The suit was funded by a near-naked calendar featuring top event riders including Mary King who won a silver medal for GB.
The suit arrived in January and Claire began 12 weeks of training – half the amount of time recommended before doing the 26.2 mile route.
“I crammed a lot of training into a short space of time. The suit is very challenging but the more I am in it the more I get used to it,” she said.
Claire completed the marathon in 17 days, walking one and a half miles a day.
“A mile and a half doesn’t seem far but I can’t feel my legs at all, I had to concentrate on every step.”
But supporters, inspired by her story, cheered her on every step of the way.
“The support I had during the marathon, people coming and walking with me, it was what kept me going. Doing the marathon was about raising money and awareness about spinal injuries. It was great fun but really hard work but people were so kind,” she said humbly.
The rules of the marathon changed this year so only those who finished within 24 hours were given medals. Asked if this bothered her she replied: “Not really, it got me more press so more people donated money.”
No matter. While she may not have her own, 14 runners donated theirs after former Olympic rower Sir Matthew Pinsent started a Twitter campaign. She even framed one.
By doing the marathon Claire raised £210,000 for charity Spinal Research – which she is an ambassador of.
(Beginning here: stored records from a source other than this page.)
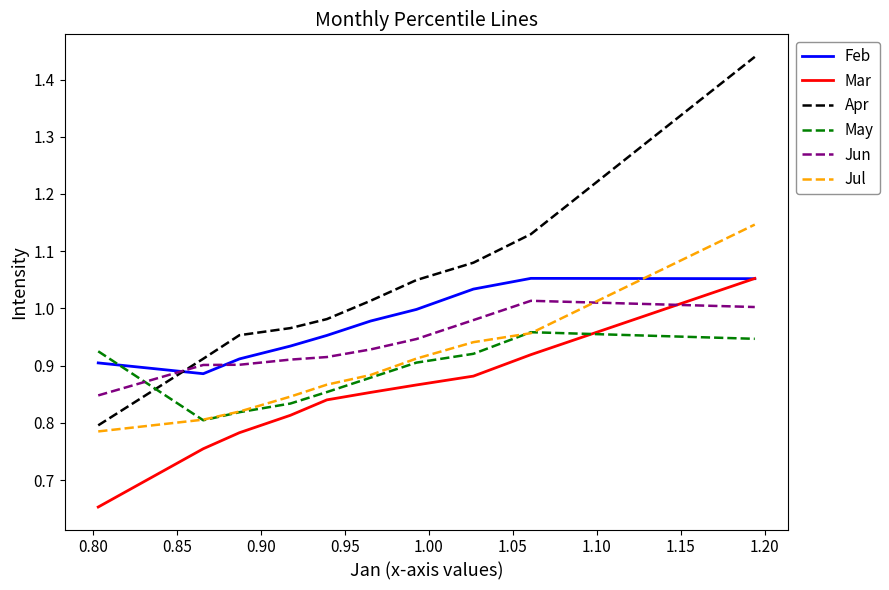

Which series has the largest total across all categories?

Apr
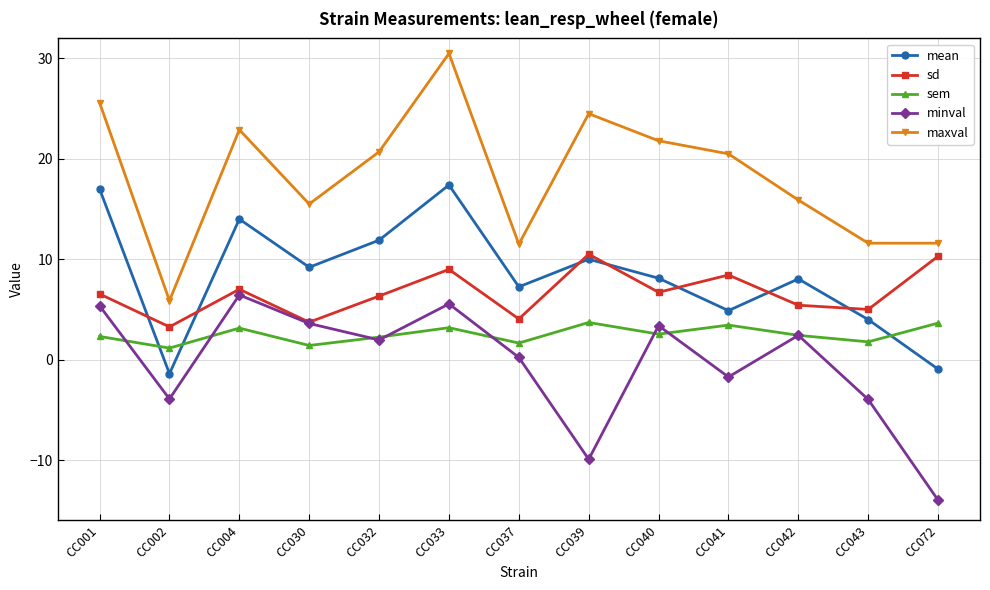

What is the average value of the minval series?

-0.4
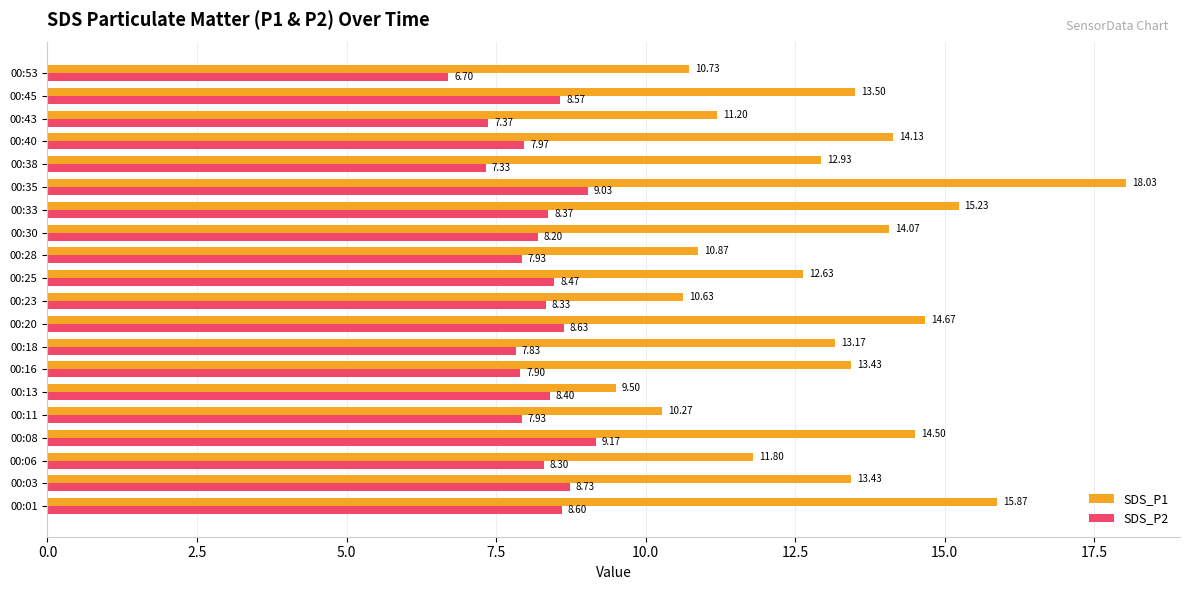

At how many categories does at least one series exceed 7?

20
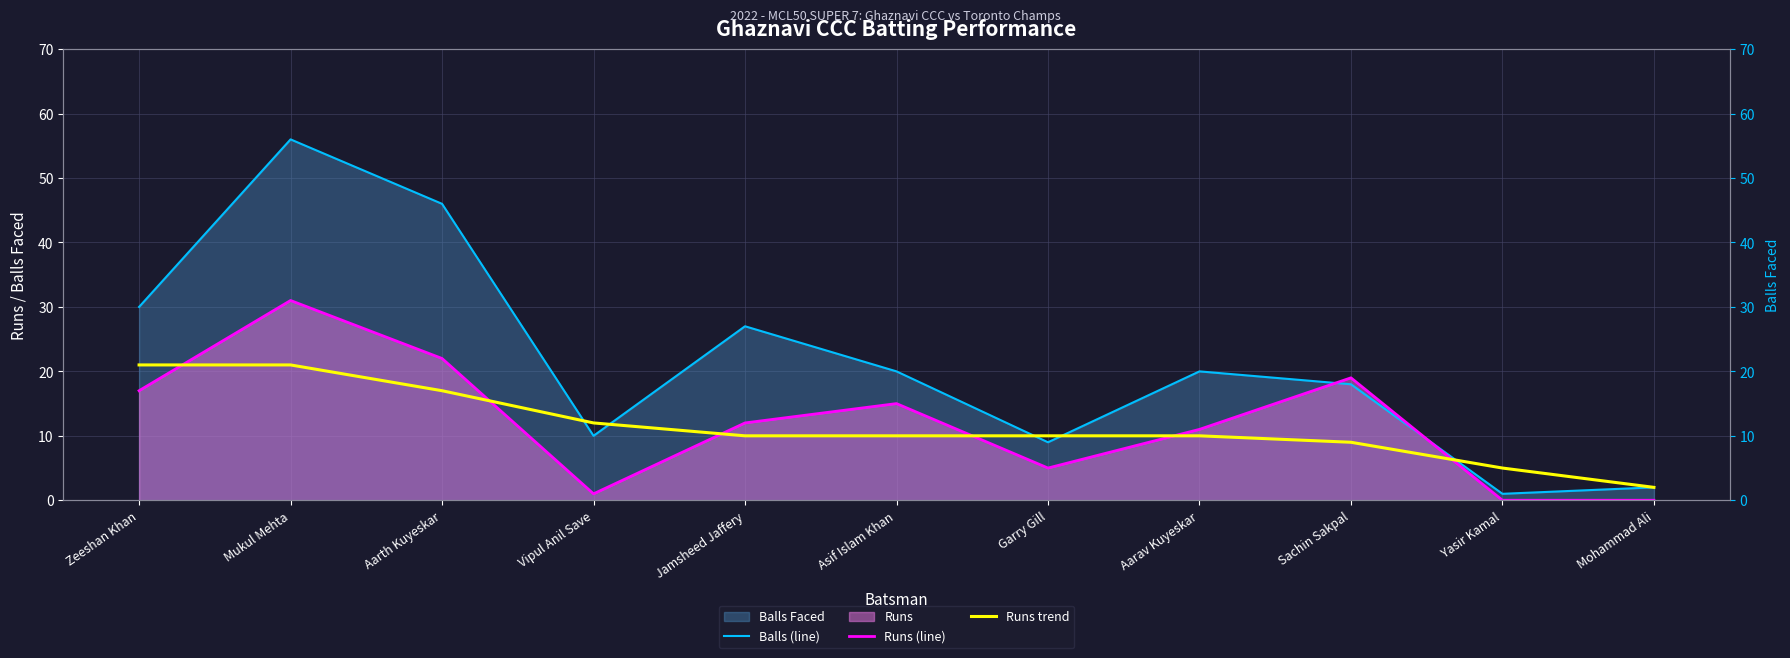

Is it true that Runs trend equals 17 at Aarth Kuyeskar?

True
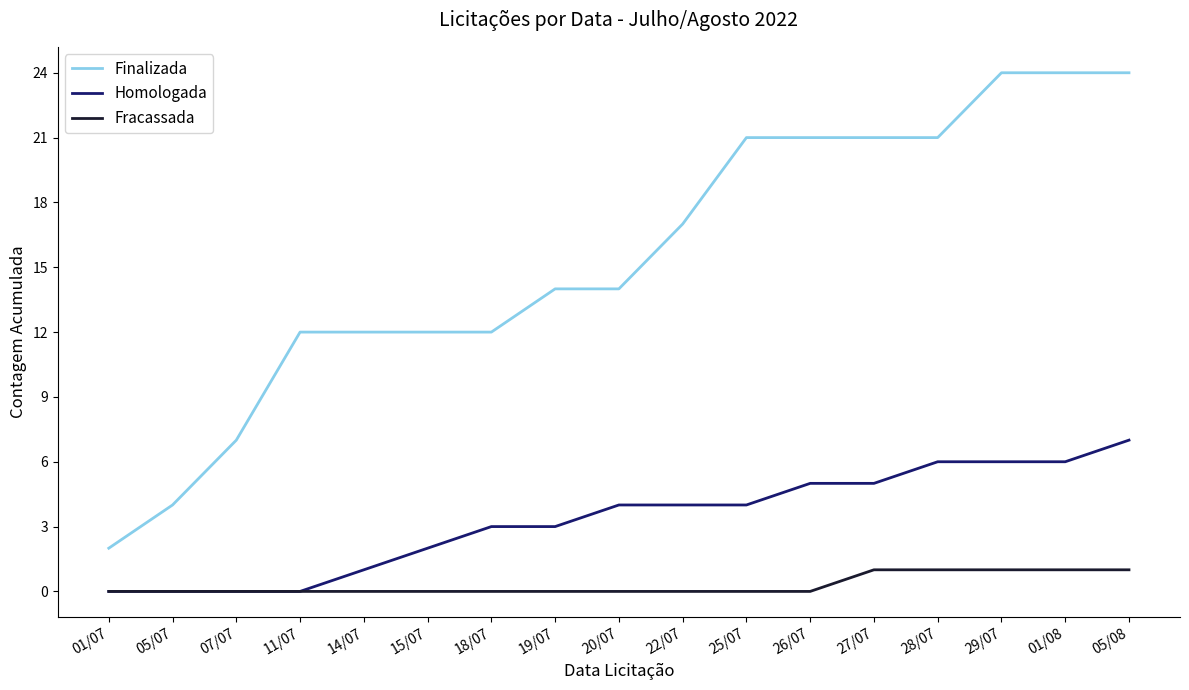

Which series has the largest total across all categories?

Finalizada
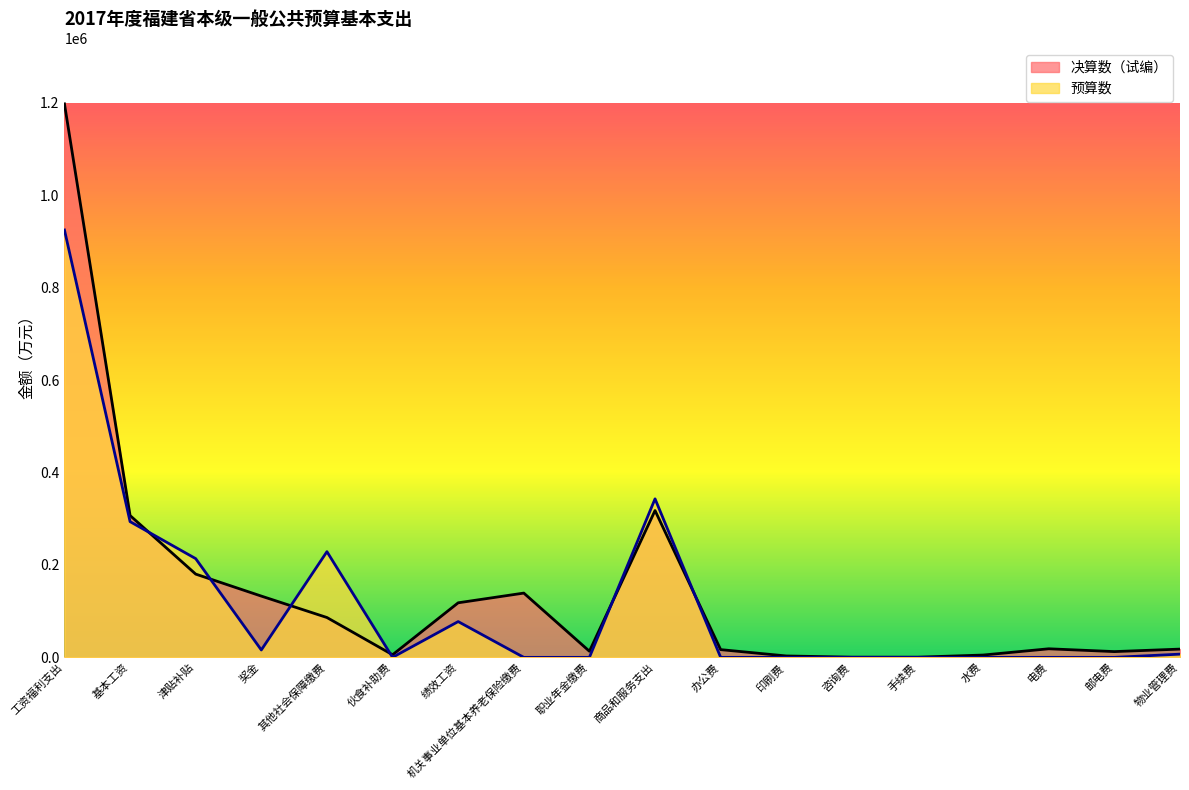

The 预算数 series shows 322832 at 津贴补贴. True or false?

False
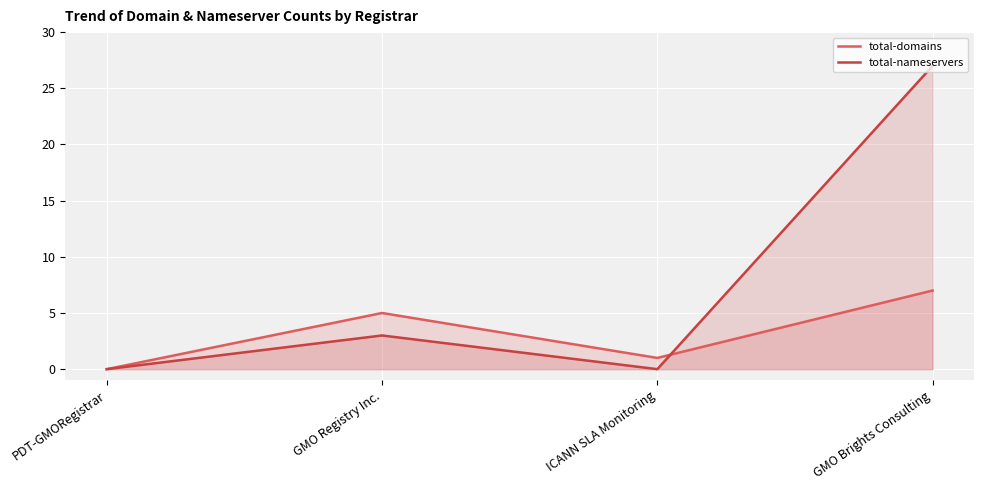

In total-nameservers, how many points are higher than both neighbors (excluding endpoints)?

1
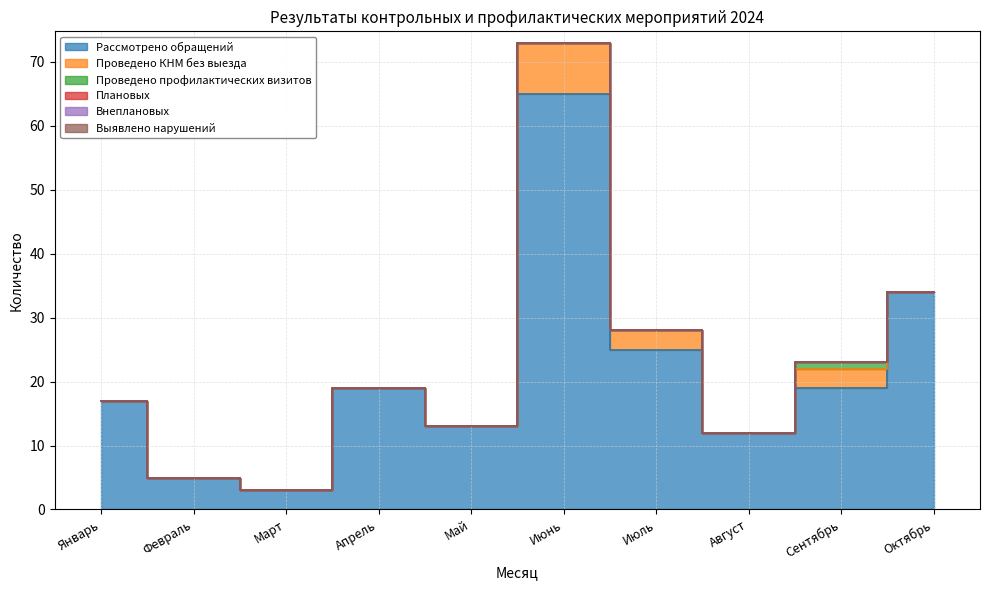

At Июль, list the series in order from smallest to largest.

Проведено профилактических визитов, Плановых, Внеплановых, Выявлено нарушений, Проведено КНМ без выезда, Рассмотрено обращений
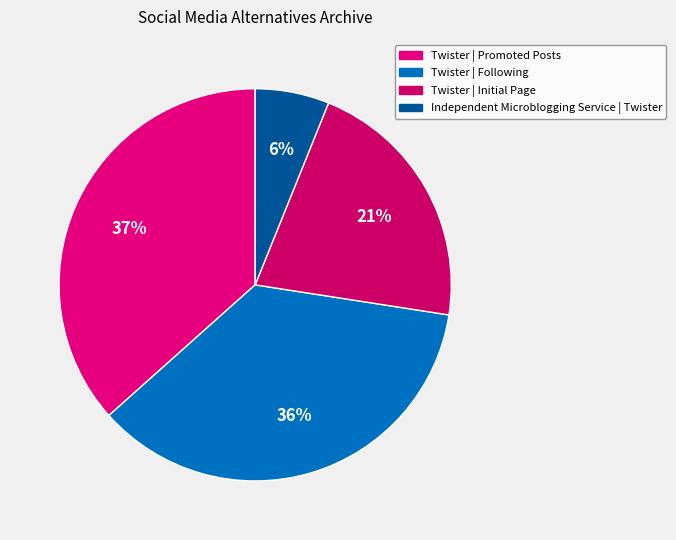

Count the number of slices in the pie.

4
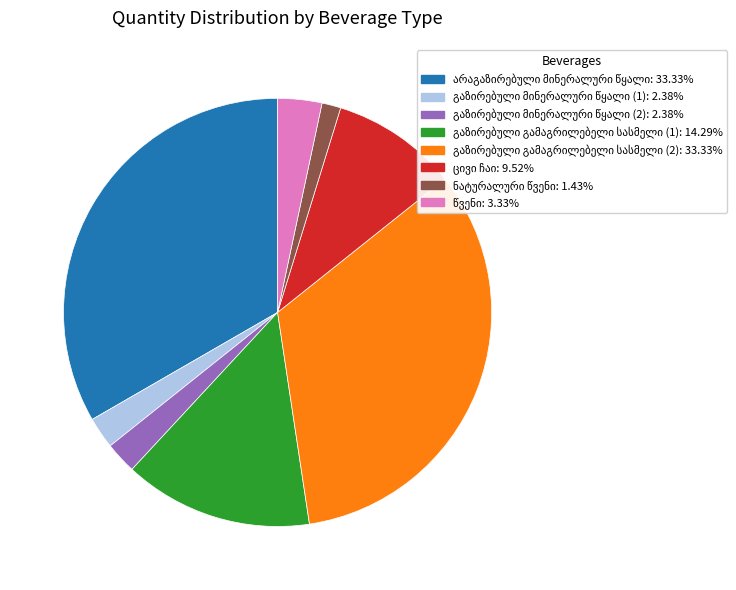

Is there a majority slice in this chart?

No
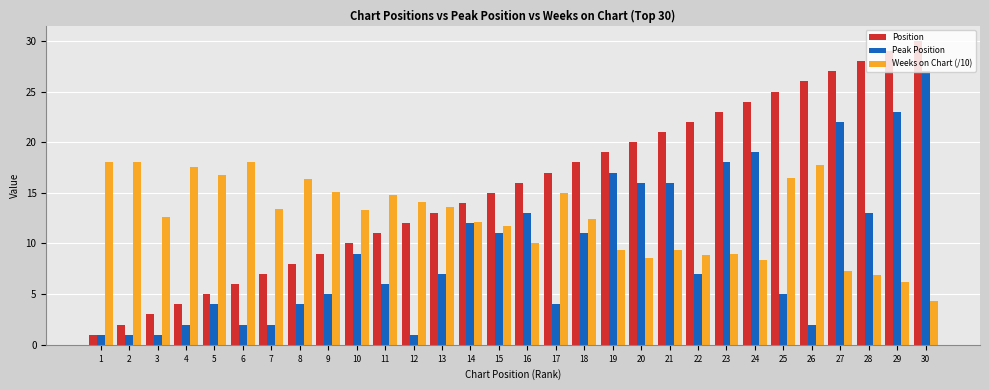

What is the value of the Peak Position bar at the 8th from the left?

4.0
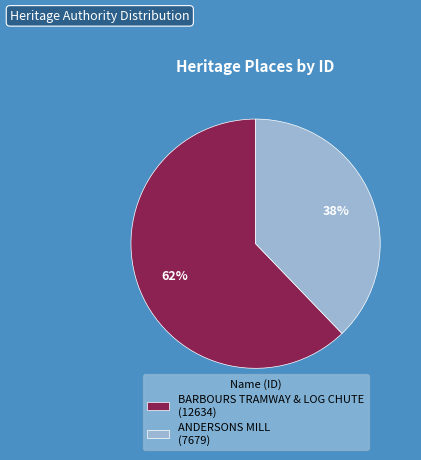

Rank the categories by value from lowest to highest.

ANDERSONS MILL, BARBOURS TRAMWAY & LOG CHUTE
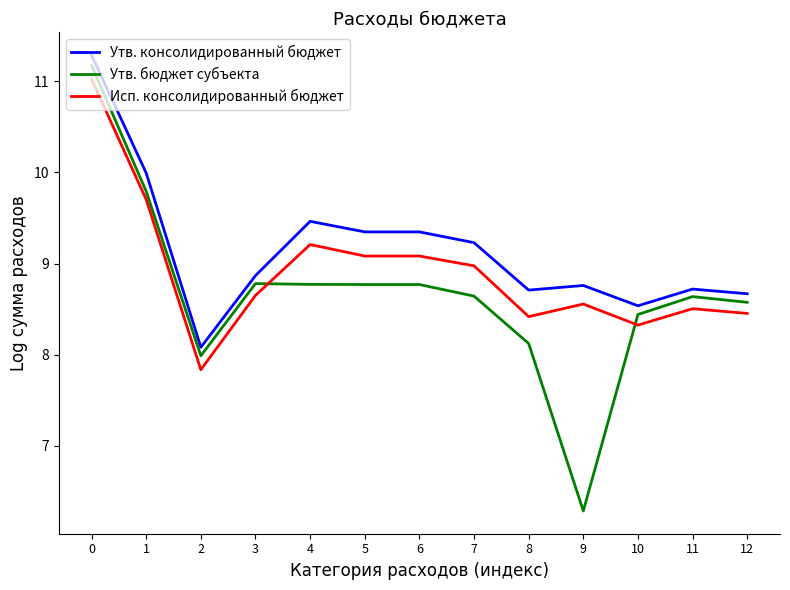

What is the smallest value displayed?

6.3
“I became involved with the charity because I wanted to do something to help. I think a cure is not too far away, it’s just a question of when.”
This summer’s spectacular Paralympic games helped to raise awareness of various disabilities. Claire herself was selected for the equestrian Paralympic development squad but was 12 weeks pregnant with her daughter at the time.
She didn’t miss out entirely though. Claire lit the Paralympic cauldron in Trafalgar Square in front of Boris Johnson and Lord Coe.
“Lighting the cauldron was nerve-wracking but I was honoured to do it. The games were amazing,” she said, sounding delighted to have been involved.
After an incredible sporting year, it doesn’t end there for Claire who is preparing for her next challenge.
In April she will cycle 400 miles of the country, starting in Nottingham and finishing in London, stopping off at as many schools as possible on the way.
“It’s important to make kids realise sometimes we’re faced with tough things and you can get through it.”
It will take around three weeks and she will hand-cycle, cycle using a Functional Electrical Stimulation bike, and walk in her bionic suit (fondly named Fred).
“I’m doing the bike ride to raise more money for Spinal Research and it’s a great personal challenge. I’m hoping I’ll inspire others. It’s exciting but the training’s hard. I’m hand-cycling six times a week, building my way up to 25 miles,” she smiled.
There is no stopping Claire, with her perseverance maybe she will walk again without Fred.
For the woman who can balance it all – motherhood, marriage, her job, skiing, rehab, teaching, and amazing charity work – what’s it like for her to be called “an inspiration”?
“It’s very strange!” she exclaimed, “It’s surreal but it’s fantastic if it means I can help someone.”